Bu ötekileştirici tavır ise; demokrat ve herkese aynı mesafede olması gereken devletin, kendisini bir dinin, milliyetin veya düşüncenin tarafı saymasından kaynaklanmaktadır.
Genel olarak Türkiye’deki, özel olarak da Van’daki azınlıklarla ilgili anlatılacak, tartışılacak çok şey var. Ama bu yazıda amacımız bunları tartışmak değil elbette.
Bunları anlatmamın asıl nedeni, bu topraklarda halkların, dinlerin, inançların bir arada yaşamını sürdürmekte bir problemlerinin olmadığını ama ötekileştirici tavırların her zaman var olduğunun bilinmesi içindir. Bu tavırların geçmişte de var olması, bugün yaşananları elbette aklamaz.

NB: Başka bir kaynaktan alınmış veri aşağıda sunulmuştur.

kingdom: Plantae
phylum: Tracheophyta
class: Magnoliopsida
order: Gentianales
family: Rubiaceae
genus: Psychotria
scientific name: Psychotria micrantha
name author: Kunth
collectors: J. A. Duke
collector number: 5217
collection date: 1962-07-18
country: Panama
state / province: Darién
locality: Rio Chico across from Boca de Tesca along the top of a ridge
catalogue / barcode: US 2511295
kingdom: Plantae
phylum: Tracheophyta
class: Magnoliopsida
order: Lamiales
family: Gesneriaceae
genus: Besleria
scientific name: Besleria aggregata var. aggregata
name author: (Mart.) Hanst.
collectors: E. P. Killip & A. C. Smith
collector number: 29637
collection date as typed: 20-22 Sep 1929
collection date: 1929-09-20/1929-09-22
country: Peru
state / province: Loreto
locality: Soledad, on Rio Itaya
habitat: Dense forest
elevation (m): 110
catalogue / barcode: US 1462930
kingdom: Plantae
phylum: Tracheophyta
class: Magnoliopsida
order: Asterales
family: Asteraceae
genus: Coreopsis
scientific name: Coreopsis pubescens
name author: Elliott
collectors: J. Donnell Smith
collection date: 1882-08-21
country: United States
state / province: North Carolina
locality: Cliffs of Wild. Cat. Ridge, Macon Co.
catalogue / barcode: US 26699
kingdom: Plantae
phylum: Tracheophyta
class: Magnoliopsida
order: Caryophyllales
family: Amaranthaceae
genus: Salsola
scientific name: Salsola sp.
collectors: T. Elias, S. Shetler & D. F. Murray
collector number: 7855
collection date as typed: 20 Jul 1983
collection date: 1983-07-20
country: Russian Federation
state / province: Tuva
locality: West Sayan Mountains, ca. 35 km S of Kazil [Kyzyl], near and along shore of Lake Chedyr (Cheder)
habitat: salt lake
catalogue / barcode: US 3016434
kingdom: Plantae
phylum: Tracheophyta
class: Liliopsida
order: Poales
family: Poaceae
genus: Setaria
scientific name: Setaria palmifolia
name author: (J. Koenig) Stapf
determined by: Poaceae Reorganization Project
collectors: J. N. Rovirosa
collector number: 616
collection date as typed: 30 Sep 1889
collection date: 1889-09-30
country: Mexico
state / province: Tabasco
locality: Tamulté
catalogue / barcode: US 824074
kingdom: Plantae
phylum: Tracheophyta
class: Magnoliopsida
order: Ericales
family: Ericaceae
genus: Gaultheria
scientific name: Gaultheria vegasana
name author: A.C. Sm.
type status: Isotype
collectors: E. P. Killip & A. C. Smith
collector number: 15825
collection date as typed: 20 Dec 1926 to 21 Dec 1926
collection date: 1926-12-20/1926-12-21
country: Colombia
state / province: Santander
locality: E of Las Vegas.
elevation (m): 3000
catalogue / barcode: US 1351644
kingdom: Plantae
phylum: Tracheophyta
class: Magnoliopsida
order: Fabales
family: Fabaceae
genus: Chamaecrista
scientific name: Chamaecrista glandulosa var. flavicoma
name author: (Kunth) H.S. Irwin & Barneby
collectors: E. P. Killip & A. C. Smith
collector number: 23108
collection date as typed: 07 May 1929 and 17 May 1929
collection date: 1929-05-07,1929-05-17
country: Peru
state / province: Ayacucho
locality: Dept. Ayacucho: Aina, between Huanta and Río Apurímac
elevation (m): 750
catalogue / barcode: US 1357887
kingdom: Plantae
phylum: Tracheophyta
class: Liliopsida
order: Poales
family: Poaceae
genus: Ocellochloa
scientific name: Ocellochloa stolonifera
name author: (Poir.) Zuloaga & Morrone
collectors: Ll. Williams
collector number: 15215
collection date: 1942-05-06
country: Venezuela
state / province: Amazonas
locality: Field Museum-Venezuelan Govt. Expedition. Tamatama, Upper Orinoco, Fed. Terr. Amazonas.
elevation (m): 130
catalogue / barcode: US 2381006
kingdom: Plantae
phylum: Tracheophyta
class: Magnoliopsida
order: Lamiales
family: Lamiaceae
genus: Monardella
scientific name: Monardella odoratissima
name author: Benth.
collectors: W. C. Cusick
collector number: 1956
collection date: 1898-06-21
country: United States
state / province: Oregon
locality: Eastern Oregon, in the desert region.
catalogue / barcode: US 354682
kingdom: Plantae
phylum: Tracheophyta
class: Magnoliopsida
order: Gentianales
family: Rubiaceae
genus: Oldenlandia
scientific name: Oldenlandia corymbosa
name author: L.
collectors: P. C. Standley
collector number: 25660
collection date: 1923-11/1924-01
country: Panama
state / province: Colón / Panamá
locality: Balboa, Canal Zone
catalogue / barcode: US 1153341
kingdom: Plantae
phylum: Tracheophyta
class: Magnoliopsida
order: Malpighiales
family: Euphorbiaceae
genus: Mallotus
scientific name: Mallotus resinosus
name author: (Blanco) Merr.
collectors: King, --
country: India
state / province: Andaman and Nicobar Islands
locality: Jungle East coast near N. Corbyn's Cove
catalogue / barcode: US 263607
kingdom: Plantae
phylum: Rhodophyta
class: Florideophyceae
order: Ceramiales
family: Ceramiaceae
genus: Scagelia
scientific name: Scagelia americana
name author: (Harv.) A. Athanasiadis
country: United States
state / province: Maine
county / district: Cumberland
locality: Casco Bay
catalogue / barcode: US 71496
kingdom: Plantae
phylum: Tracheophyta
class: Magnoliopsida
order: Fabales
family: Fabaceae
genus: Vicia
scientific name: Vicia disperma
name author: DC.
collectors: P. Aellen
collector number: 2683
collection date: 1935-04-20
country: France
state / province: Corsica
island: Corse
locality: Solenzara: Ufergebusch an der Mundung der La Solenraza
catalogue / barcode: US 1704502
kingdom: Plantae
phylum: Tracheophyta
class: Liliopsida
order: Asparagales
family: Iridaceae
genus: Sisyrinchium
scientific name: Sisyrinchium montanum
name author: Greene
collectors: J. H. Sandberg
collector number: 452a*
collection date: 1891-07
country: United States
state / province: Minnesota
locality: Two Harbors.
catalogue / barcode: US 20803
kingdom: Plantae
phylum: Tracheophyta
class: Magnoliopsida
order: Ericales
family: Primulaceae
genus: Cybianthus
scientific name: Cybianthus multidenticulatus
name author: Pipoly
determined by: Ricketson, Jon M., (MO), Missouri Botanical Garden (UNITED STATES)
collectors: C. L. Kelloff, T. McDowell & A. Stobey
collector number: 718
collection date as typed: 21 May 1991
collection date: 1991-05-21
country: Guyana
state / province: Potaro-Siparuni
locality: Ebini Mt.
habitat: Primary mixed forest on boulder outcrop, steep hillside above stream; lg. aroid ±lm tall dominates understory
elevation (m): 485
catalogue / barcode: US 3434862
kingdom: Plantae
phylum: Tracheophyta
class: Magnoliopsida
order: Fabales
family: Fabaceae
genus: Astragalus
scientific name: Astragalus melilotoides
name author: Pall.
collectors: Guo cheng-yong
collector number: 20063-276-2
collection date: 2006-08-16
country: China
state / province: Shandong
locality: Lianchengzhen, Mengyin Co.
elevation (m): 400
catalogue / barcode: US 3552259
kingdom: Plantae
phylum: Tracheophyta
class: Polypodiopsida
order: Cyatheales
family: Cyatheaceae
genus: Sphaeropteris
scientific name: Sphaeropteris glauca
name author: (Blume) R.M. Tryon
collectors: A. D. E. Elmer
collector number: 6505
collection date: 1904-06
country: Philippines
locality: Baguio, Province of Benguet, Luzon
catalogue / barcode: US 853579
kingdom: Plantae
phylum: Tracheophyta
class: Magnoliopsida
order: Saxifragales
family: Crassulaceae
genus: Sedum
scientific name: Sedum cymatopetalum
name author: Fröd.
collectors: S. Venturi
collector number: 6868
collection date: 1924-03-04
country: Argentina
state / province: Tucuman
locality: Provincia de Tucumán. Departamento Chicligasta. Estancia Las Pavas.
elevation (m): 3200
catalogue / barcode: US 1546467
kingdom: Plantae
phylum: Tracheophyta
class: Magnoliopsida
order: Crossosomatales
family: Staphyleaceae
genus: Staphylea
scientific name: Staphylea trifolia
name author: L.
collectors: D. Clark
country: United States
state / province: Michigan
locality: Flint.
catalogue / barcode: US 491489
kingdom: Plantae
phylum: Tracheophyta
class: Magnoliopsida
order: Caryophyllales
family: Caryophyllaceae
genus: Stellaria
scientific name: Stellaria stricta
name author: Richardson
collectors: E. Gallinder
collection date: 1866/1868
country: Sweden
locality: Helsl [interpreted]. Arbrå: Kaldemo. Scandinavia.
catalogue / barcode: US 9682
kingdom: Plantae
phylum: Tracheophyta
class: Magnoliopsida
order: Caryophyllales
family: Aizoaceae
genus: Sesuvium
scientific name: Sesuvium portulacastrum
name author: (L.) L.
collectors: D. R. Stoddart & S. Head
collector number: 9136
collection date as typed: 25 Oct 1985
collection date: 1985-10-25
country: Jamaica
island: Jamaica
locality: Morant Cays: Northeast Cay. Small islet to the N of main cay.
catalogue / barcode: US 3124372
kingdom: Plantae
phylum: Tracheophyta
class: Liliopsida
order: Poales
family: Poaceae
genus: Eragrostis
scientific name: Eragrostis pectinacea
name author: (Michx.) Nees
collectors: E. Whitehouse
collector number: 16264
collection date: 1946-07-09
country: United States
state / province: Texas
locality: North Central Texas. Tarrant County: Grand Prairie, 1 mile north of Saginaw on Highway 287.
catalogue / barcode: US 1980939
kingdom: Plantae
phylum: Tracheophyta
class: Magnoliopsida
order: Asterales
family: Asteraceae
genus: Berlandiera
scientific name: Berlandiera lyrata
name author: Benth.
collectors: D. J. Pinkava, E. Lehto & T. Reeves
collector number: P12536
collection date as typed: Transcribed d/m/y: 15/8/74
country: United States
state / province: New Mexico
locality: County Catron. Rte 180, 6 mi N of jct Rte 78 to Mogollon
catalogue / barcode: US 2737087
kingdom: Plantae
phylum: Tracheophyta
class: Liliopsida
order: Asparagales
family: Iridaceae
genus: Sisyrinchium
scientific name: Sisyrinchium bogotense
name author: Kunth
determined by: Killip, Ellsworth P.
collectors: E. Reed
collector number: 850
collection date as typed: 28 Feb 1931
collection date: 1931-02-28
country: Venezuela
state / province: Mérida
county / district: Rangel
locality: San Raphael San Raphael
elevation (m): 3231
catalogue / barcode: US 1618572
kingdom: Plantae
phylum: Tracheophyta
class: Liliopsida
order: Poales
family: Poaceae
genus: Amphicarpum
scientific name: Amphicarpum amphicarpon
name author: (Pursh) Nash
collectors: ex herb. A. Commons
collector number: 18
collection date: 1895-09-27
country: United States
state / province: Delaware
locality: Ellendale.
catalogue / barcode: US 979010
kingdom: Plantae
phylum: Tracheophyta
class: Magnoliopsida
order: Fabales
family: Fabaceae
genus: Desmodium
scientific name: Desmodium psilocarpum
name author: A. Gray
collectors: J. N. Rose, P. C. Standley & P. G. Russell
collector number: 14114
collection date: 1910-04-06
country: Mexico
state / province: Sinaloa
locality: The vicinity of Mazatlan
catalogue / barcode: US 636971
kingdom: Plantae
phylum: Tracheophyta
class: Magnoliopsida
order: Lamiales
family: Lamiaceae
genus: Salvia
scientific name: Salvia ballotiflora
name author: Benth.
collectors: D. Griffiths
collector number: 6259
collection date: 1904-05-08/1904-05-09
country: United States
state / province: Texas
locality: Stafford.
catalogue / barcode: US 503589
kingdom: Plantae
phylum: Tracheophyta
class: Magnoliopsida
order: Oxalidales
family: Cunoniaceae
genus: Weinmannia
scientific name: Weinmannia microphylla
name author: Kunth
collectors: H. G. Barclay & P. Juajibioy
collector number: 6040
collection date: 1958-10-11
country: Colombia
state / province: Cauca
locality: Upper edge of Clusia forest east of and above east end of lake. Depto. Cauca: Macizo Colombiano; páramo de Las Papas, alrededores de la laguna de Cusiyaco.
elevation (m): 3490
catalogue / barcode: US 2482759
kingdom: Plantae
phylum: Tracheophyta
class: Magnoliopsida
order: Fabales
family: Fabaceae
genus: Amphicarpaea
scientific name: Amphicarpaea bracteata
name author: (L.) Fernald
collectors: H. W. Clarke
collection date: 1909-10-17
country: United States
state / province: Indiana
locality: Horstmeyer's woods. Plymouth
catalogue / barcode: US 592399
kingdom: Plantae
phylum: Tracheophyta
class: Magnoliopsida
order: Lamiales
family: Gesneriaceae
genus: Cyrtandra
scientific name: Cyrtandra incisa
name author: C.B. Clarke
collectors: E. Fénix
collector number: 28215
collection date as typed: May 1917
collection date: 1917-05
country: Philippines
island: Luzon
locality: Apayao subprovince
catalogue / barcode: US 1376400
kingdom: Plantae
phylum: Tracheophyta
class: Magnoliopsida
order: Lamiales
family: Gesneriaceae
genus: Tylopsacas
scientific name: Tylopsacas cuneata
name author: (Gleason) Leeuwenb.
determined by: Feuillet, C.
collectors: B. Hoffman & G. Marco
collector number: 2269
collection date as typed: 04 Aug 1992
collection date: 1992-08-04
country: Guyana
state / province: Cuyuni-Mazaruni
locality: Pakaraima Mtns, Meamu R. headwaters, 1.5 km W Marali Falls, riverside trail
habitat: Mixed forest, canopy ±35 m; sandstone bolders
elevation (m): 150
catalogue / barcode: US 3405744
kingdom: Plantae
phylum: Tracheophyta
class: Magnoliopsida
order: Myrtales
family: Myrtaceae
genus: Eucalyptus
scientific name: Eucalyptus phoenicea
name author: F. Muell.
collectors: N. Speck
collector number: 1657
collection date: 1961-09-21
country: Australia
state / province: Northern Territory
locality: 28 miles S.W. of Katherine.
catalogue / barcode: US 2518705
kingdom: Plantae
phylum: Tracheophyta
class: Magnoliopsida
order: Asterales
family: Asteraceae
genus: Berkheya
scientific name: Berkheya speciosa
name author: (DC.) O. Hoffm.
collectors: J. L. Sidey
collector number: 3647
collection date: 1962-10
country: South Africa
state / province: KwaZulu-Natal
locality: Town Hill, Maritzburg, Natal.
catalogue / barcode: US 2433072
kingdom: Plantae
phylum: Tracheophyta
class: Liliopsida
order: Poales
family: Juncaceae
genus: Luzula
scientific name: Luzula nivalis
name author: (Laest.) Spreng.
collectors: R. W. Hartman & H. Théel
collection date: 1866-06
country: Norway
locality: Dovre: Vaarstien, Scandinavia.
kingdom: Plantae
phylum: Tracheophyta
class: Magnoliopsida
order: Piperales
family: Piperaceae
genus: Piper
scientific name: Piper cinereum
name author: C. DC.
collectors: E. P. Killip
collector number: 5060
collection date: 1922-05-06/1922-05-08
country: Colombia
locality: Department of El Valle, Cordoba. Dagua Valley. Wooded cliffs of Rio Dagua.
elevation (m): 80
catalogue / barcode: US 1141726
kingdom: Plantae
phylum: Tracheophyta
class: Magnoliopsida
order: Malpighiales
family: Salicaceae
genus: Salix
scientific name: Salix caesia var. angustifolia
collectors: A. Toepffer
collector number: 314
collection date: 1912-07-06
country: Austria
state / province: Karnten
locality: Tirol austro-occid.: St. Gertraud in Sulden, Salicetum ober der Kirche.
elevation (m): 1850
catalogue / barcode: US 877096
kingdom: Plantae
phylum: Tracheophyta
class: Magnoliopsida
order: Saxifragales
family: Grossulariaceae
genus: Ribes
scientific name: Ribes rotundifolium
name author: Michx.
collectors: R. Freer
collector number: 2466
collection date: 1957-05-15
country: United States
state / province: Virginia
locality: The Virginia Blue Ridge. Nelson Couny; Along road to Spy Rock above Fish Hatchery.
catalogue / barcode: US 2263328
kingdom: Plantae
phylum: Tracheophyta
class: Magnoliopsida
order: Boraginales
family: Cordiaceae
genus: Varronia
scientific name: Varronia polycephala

Eskiden Van’da kullanılan bir özdeyiş vardı: “ Dam (ev) yanarsa sıçan (fare) da birlikte yanar” derlerdi. Van, doğası ve konumu ile önemli bir yerleşim merkezi. Bu şehrin hafızasını koruyarak, mevcut duruma uygun bir şekilde dönüştürüp yaşanılacak bir yer haline getirmek başta Belediye olmak üzere hepimizin görevi. Bu şehirde yaşamak eğer geçmişe göre kötüleşiyorsa bundan hepimiz zarar görürüz.
Son yirmi yılda nüfusu bir milyona dayanan şehri; Cumhuriyet Caddesine hapsolmaktan kurtarmak, zorunlu göçlerle şehre gelen yoksul insanların iş, aş ve yerleşim yeri sorunlarına çözüm üretmek yapılması gereken ilk iştir.
Eğer bu sorunlara şimdi çözüm bulamazsak, şehirde var olan uyuşturucu kullanımı, şiddet uygulama ve diğer keyfi davranışların önüne polisiye tedbirlerle geçilmesi mümkün değil.
Bunun için; başta Belediye olmak üzere, sivil toplum kuruluşları, siyasi partiler ve duyarlı herkesin katkısı ile halkın duyarlı hale getirilmesi gerekir. Bu sorunları çözmek tek başına Belediye ve STK’ların gücünü fazlası ile aşacağından devletinde desteği ile kapsamlı bir proje hazırlanmalı. Bu proje ile Van’ın imarından, Van Gölünün temizliğine kadar her konuda çözümler üretilmeli ve uygulanmalı.